Figure understanding tasks:

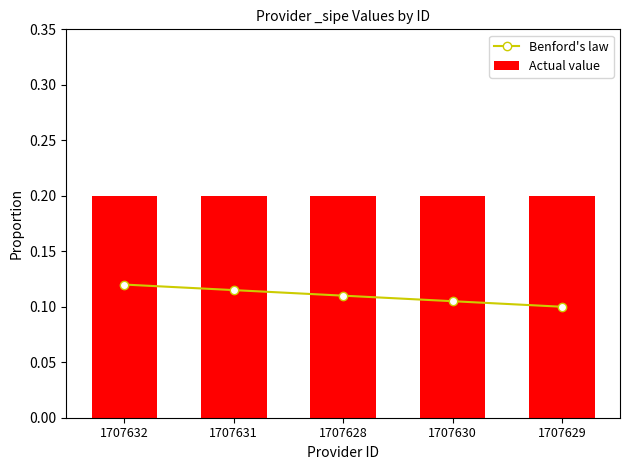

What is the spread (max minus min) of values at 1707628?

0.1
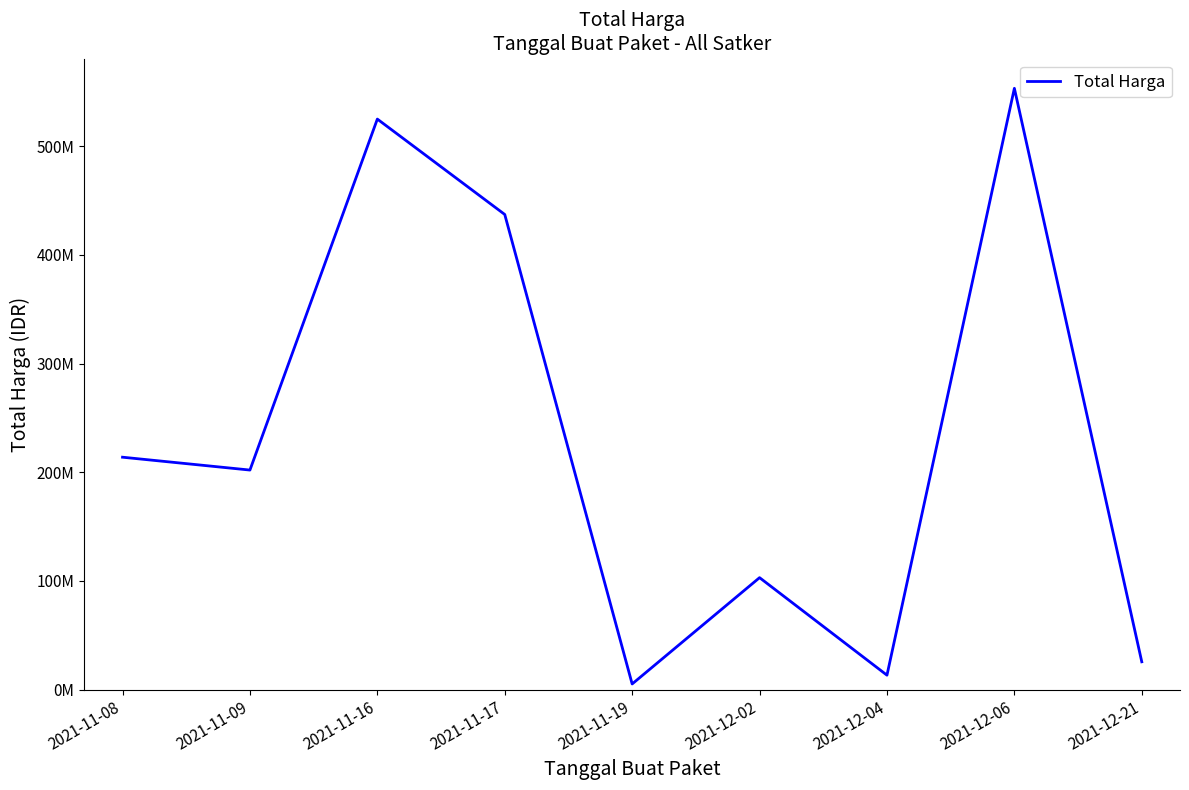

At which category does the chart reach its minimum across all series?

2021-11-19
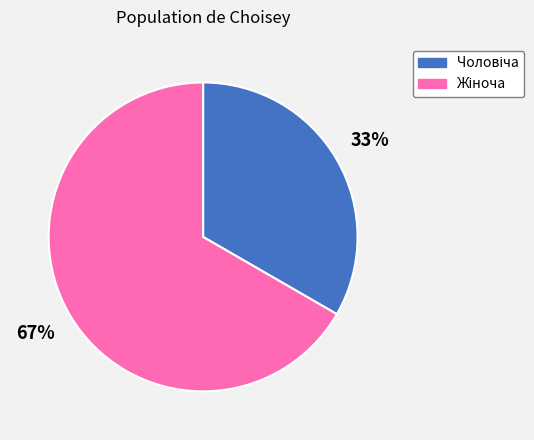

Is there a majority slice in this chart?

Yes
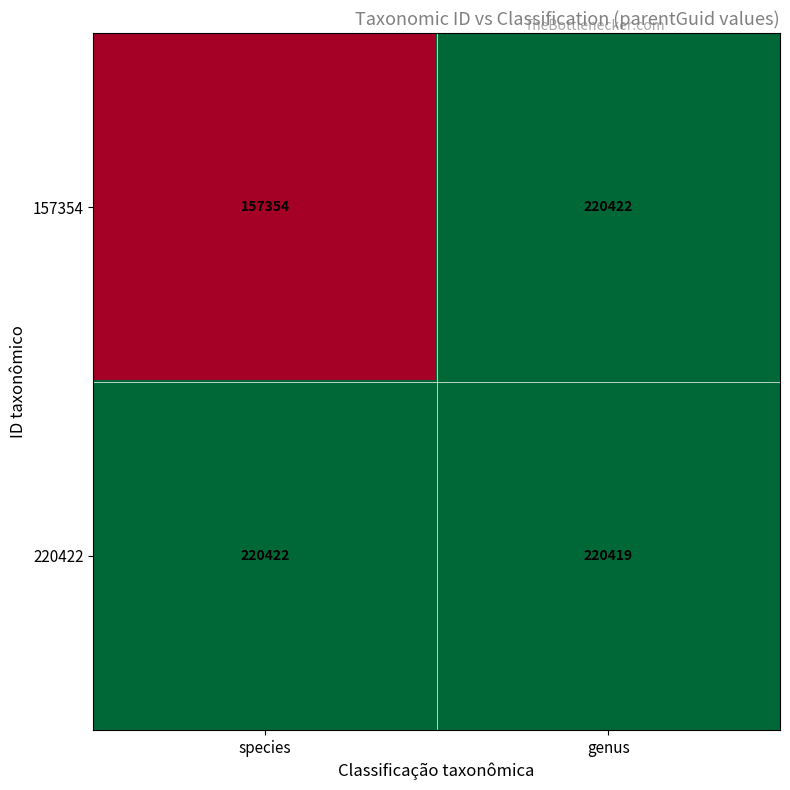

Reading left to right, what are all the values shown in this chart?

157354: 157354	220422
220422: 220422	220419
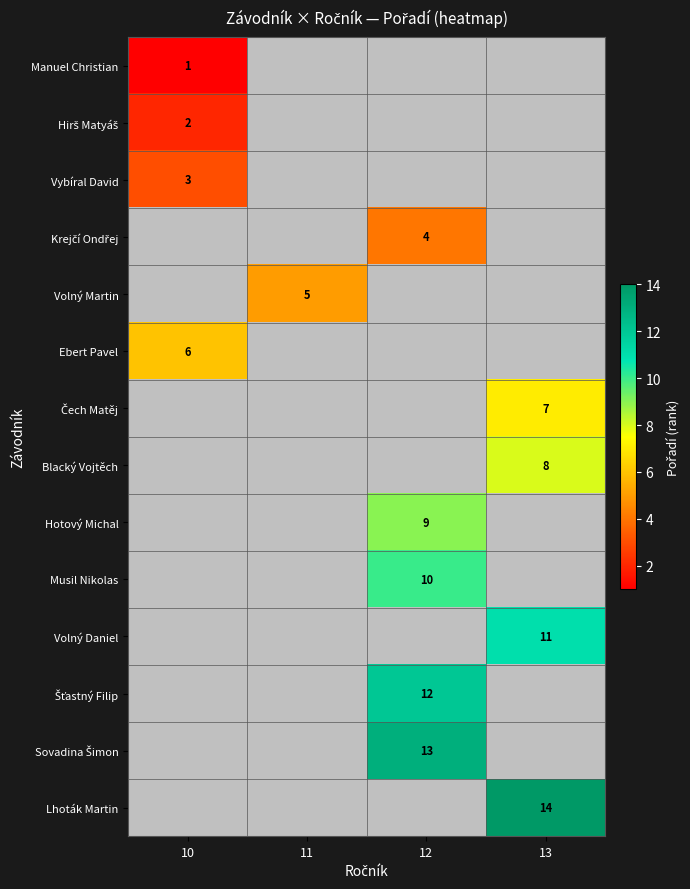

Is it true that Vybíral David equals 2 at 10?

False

#### Instructions for the task:
Copy the records above word for word, omitting the pictures.

#### Task result:
What is the spread (max minus min) of values at 1707628?

0.1

At which category does the chart reach its minimum across all series?

2021-11-19

Is there a majority slice in this chart?

Yes

Reading left to right, what are all the values shown in this chart?

157354: 157354	220422
220422: 220422	220419

Is it true that Vybíral David equals 2 at 10?

False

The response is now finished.